A recall of 0.95 means the algorithm finds 95 of the true 100 nearest neighbors. The remaining 5 are close. They’re near-misses, not random vectors from the other side of the space. For most applications (RAG, recommendations, semantic search), this is indistinguishable from exact search.

The relationship between recall and speed is different for each algorithm:

	Flat	IVF	HNSW
Recall	1.0 (exact)	Controlled by `nprobe`	Controlled by `ef_search`
Search time	$O(N \cdot D)$	$O(\frac{N}{nlist} \cdot nprobe \cdot D)$	$O(\log N \cdot M \cdot D)$
Index memory	$O(N \cdot D)$	$O(N \cdot D)$ + centroids	$O(N \cdot (D + M))$
Build time	None	K-means training	Incremental (no batch step)
Sweet spot	$N < 10{,}000$	Large $N$ , memory-constrained	When recall and speed both matter

In practice, HNSW typically achieves 95%+ recall while searching less than 1% of the dataset. IVF can match this recall but needs a well-chosen nlist and nprobe, a training step that HNSW avoids entirely. The flat index remains the right choice for small datasets or when you need guaranteed exact results.

Conclusion

These algorithms are building blocks, not final answers.
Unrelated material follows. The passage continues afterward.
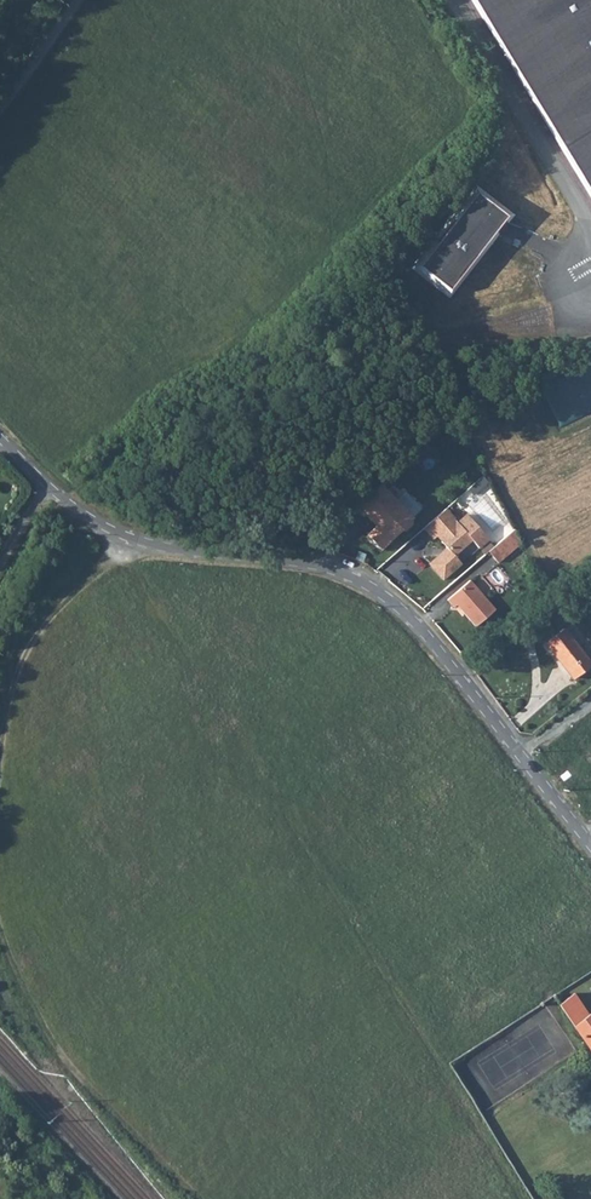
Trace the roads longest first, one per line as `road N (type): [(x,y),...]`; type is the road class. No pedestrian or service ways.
road 1 (residential): [(590,847),(450,665),(384,597),(309,561),(190,553),(127,537),(47,485)]
road 2 (track): [(0,97),(76,0)]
Production systems layer them: IVF with product quantization for compression, HNSW with metadata pre-filtering, or hybrid approaches that use IVF to coarsely shard the graph. The ANN Benchmarks project tracks how these combinations perform across real datasets, and it is the best place to start when choosing an index for a specific workload.